(Recorded data)
>>>>

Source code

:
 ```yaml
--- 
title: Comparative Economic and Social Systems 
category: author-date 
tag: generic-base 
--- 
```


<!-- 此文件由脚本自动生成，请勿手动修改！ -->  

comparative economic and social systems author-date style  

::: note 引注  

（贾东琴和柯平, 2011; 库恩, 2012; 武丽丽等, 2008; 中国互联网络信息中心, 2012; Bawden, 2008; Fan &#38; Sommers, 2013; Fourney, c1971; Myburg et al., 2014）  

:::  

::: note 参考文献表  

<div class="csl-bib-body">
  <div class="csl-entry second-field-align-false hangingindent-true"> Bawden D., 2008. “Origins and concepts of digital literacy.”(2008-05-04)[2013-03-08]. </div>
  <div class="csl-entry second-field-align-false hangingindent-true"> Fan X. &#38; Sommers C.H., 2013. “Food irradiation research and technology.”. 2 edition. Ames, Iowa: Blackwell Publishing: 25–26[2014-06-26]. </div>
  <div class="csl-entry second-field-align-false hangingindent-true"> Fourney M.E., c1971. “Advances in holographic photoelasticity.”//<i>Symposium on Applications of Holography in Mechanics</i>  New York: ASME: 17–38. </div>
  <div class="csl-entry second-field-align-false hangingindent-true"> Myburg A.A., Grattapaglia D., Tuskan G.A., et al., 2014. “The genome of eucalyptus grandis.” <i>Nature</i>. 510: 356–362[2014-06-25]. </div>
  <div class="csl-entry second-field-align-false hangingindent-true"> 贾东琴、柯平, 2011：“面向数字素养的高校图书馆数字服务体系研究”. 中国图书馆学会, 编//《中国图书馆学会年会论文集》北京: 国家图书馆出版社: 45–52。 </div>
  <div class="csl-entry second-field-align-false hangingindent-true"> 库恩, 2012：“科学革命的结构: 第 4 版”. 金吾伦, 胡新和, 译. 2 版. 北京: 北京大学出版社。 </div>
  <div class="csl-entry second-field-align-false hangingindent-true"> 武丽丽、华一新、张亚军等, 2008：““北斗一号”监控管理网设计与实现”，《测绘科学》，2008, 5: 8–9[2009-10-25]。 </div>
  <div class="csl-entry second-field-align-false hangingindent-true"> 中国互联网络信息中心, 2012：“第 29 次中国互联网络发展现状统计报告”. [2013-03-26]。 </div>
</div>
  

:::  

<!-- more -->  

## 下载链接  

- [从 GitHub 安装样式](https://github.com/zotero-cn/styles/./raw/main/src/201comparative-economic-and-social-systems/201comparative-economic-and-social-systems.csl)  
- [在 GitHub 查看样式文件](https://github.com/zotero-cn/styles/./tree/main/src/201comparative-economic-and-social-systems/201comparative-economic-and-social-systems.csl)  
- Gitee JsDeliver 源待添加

<<<<
>>>>

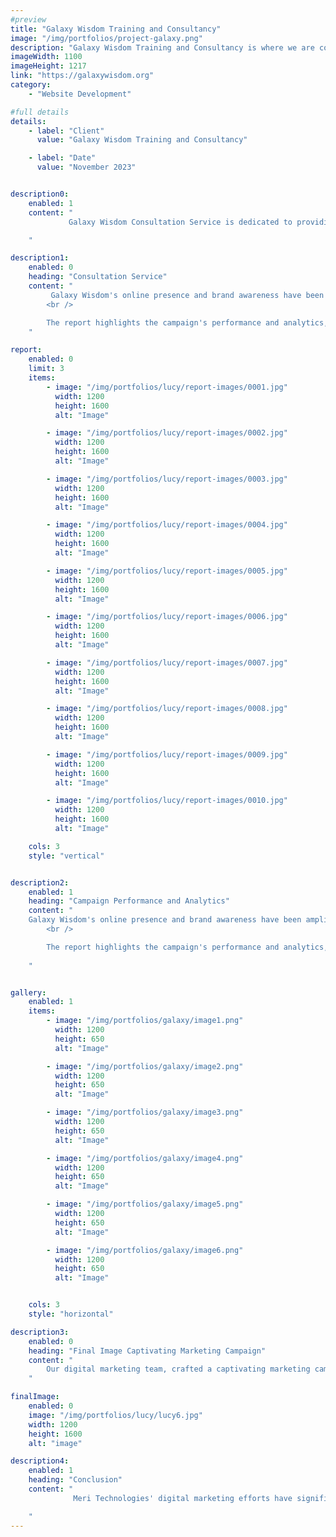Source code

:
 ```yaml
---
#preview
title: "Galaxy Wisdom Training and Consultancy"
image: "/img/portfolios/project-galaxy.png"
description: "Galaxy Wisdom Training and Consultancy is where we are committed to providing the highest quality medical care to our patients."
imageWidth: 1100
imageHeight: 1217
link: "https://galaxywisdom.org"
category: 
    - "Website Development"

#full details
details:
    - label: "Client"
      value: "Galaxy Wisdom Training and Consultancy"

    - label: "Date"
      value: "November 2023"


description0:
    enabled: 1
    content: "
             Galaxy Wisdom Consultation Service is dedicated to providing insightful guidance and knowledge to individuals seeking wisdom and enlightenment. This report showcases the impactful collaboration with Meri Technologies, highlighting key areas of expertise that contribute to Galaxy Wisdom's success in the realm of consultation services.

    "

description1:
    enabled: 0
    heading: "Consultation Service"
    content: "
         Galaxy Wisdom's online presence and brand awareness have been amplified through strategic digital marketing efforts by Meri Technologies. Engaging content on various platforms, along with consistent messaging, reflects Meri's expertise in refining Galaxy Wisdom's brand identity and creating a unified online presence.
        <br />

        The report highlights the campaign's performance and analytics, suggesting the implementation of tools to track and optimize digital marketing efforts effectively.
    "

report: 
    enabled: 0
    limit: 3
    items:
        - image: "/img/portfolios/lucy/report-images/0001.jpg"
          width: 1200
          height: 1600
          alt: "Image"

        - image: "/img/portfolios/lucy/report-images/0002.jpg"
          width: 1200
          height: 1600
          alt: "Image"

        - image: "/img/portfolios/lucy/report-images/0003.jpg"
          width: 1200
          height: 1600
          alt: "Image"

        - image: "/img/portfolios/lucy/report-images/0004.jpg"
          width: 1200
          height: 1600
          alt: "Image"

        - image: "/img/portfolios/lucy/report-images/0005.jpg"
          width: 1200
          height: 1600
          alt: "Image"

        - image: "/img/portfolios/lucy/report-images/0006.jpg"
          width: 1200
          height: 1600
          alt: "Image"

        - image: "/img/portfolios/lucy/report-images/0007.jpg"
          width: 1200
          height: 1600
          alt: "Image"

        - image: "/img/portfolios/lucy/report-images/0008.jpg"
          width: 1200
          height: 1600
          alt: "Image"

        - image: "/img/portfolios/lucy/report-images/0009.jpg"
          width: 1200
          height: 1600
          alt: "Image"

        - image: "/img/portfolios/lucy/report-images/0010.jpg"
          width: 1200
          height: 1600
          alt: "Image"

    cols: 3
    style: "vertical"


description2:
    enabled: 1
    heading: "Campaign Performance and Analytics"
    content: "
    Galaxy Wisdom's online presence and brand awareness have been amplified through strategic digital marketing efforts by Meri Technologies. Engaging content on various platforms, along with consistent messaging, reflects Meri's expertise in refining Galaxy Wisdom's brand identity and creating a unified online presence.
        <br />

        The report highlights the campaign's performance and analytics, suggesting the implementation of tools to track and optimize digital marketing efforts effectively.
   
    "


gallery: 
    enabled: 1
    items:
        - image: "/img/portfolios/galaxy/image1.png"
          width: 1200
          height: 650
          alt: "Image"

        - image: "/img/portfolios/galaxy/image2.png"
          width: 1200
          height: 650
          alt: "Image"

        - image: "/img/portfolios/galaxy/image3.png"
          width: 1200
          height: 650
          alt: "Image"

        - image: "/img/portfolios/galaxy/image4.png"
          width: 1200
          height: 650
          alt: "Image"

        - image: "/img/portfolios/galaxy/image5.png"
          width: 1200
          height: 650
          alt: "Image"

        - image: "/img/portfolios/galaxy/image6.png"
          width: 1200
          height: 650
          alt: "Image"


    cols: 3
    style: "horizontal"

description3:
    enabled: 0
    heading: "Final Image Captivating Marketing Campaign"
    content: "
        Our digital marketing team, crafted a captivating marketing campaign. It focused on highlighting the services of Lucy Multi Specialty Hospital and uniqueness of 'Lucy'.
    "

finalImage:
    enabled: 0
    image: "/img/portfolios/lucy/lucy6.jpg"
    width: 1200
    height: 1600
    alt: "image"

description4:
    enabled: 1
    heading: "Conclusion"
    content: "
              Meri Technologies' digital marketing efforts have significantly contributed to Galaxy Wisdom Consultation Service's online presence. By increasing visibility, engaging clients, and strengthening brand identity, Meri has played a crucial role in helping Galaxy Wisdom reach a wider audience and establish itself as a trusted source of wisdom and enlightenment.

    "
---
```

<<<<
>>>>

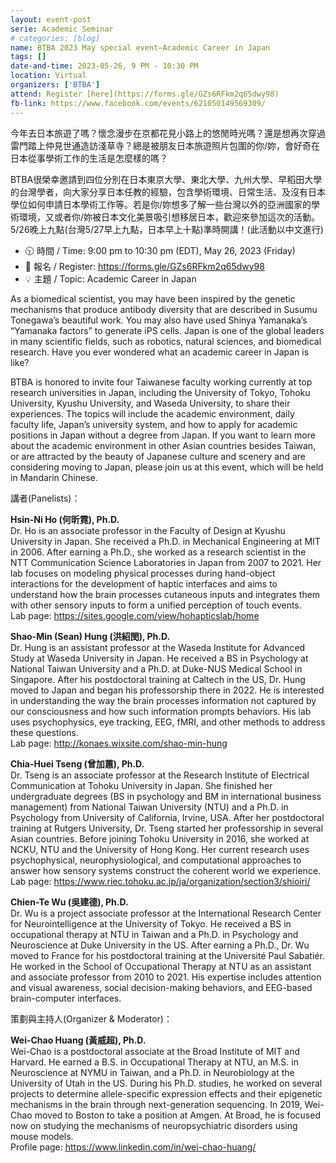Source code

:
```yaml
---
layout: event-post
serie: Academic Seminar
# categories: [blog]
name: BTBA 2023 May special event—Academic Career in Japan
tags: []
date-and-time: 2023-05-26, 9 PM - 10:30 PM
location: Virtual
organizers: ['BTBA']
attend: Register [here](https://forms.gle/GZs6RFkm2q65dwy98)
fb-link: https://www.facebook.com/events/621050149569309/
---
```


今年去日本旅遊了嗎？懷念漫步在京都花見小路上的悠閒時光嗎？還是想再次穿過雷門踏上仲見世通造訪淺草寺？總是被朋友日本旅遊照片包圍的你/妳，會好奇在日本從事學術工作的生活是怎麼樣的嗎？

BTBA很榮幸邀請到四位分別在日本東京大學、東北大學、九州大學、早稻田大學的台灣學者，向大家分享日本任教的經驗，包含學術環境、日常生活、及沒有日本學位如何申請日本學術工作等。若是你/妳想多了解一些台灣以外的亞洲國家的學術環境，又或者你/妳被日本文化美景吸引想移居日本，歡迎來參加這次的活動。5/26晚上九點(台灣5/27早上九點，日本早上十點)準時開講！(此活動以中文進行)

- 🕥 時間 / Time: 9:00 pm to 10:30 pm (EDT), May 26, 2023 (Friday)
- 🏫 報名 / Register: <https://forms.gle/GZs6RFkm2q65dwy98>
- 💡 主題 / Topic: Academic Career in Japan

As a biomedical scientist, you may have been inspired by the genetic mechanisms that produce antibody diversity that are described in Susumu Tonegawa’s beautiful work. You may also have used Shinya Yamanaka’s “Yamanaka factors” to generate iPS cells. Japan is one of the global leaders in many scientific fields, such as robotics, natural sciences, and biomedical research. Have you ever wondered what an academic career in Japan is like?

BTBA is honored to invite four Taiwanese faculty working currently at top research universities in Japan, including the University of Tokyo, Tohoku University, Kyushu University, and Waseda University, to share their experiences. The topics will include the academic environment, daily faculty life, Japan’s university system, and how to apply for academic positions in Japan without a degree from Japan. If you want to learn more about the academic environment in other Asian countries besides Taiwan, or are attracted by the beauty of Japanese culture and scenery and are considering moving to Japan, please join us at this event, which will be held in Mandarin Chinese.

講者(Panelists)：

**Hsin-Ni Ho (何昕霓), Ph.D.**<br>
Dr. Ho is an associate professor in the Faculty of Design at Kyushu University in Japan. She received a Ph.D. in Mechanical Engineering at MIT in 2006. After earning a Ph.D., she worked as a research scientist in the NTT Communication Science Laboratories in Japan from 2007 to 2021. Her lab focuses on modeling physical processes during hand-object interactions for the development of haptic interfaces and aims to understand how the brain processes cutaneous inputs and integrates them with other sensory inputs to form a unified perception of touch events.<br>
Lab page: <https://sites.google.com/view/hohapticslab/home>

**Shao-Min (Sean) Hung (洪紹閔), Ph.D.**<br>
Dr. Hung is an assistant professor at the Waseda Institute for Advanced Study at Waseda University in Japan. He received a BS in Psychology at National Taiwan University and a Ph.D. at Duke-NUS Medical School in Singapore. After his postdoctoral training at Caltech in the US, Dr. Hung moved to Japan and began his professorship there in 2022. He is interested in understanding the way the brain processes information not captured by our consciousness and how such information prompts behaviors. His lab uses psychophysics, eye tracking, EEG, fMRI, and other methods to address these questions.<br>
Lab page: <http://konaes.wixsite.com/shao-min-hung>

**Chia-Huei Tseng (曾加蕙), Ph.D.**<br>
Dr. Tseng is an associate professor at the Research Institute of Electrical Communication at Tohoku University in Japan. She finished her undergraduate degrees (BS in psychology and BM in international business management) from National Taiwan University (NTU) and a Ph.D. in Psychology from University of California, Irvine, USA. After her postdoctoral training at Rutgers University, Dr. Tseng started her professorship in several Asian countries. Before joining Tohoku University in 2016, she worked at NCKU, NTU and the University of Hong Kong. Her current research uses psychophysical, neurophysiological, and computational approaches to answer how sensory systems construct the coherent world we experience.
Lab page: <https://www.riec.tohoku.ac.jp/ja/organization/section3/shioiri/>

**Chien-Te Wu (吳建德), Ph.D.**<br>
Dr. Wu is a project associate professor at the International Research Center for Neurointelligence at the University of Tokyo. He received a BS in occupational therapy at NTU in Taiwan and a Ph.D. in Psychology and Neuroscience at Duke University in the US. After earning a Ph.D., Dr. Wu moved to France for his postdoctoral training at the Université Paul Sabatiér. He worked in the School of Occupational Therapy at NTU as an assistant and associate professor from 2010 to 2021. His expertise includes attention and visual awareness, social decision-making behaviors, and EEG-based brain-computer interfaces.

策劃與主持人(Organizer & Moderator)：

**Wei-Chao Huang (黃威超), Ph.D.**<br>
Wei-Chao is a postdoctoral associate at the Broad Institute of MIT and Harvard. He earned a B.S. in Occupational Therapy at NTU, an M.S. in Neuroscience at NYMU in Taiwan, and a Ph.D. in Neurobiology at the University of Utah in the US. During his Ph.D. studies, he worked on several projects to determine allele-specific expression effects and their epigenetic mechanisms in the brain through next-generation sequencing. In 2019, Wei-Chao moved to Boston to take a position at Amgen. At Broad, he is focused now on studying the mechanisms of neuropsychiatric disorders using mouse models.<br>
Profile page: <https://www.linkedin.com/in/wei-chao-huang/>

<<<<

Instructions for the task: Look through the data and gather every line with the string "value" in it.

Solution:
      value: "Galaxy Wisdom Training and Consultancy"
      value: "November 2023"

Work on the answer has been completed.